» **TASK GOAL**: Pick up the job interview account below right after its last sentence and continue it in the same first-person voice.

» **TEXT EXCERPT**:
How does Rose feel about it? Details - we want details!
I met with the Correspondence Lady --- she's both the HR person and the Comptroller of the company --- and Systems Manager Guy. The interview lasted about 20-25 minutes.
The company is currenly located in the oldest "skyscraper" (12 floors, dates back to 1952) in Austin; it's smack in the middle of downtown. I worked there once, years ago, in the basement; Cool Company, however, is on the 4th floor. I walk in, and the decor is very cute-tech, with glass dividers and black computers and geeks coding away. Correspondence Lady meets me and brings me back to a comfy chair. There's a frosty bottle of Ozarka water sitting there; I assume it's someone else's.
I am introduced to System Manager Guy, who has unreadable yellow eyes --- creeped me out a bit. System Manager Guy and Correspondence Lady tag-team me for about six questions total, then System Manager Guy opts out of the dialogue and let Correspondence Lady ask me about four more questions.
They asked the common stuff --- what was your biggest success (story about a mess I wandered into on the phones a while back, shows how determined I can be and how I will hang with the customer 'till it's done), what would coworkers and managers say are your strengths and weaknesses, do you know PHP and MySQL, what do you want to be doing in 5 years, etc. They didn't ask for references, didn't ask for my résumé.

» **DATASET CONTENT**:
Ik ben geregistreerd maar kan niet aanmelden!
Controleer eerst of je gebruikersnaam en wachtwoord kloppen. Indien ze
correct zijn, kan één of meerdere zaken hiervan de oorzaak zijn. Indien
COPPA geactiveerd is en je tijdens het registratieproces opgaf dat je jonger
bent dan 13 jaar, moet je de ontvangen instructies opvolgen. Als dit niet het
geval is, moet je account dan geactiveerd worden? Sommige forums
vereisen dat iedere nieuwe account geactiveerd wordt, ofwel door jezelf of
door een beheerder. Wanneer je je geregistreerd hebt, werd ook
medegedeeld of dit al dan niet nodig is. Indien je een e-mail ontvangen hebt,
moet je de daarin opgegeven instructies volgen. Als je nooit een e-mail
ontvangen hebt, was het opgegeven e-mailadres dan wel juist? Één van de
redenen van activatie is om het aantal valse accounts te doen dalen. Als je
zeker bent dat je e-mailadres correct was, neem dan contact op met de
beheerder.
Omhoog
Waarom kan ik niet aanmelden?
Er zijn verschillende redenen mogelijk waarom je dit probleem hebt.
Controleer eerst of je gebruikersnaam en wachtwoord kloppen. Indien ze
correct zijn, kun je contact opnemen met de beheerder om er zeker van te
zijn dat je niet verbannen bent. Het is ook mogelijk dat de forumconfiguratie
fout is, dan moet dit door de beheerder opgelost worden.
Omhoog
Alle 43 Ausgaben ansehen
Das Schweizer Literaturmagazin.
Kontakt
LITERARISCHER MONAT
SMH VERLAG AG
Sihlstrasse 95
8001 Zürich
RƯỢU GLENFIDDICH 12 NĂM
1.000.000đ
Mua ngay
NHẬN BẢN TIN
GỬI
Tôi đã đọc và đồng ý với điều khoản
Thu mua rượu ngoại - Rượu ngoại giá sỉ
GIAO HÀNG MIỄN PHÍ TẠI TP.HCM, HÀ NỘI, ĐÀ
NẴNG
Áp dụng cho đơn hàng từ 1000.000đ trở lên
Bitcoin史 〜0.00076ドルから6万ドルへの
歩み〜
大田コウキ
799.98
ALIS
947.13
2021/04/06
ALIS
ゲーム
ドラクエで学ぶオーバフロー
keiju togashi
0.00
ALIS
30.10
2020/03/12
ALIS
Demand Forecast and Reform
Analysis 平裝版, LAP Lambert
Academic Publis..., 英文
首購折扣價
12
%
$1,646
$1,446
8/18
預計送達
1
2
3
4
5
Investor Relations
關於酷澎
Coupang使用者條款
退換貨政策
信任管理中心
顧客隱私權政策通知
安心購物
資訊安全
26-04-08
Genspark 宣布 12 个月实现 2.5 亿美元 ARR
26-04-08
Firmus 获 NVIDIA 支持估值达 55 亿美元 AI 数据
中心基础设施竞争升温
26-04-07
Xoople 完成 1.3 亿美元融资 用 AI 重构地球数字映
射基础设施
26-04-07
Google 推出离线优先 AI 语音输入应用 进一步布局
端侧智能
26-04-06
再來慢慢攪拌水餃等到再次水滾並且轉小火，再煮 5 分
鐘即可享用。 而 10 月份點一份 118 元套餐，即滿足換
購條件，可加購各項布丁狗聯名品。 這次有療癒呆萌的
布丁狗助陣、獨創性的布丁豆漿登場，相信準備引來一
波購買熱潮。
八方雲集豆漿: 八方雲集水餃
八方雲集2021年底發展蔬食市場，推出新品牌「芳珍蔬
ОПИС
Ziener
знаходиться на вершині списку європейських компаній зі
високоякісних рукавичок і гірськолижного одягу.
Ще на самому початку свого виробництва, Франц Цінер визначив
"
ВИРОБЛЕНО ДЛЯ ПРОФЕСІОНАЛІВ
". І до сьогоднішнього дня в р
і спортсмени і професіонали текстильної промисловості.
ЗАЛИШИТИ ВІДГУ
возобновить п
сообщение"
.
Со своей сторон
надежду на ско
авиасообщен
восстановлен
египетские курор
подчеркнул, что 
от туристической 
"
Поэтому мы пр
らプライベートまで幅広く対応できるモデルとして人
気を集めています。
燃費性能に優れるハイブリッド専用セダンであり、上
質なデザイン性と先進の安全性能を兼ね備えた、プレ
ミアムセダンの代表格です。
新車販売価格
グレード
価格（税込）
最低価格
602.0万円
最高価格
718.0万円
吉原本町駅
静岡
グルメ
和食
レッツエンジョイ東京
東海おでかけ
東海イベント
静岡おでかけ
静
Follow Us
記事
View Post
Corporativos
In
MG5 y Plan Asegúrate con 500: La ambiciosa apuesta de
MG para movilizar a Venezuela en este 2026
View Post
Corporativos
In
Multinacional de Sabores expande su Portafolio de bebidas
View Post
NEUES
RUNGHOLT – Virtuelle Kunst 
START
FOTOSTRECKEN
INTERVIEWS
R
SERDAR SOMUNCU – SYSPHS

» **YOUR RESPONSE**:
I made System Manager Guy talk to me when Correspondence Lady ran out of questions. I asked him exactly what the job entailed, and got about a 5 minute discourse from him. Now, he could be just a repressed computer guy --- he did smirk a lot when I talked about the boss that compelled me to get into support (he wouldn't talk to customers), and he nodded when I said the first thing you do when you troubleshoot is to simplify.
Correspondence Lady said they'd be interviewing through tomorrow, and would be making a decision in the next couple of weeks --- then she looked at System Manager Guy, laughed, and said, "Earlier, if System Manager Guy has his way."
After the interview, the Correspondence Lady let me know that the bottle of Ozarka was for me. Wish I'd known ... could have used the water when I was talking. Ah, well, it was a lovely parting gift.
I am trying not to obsess ...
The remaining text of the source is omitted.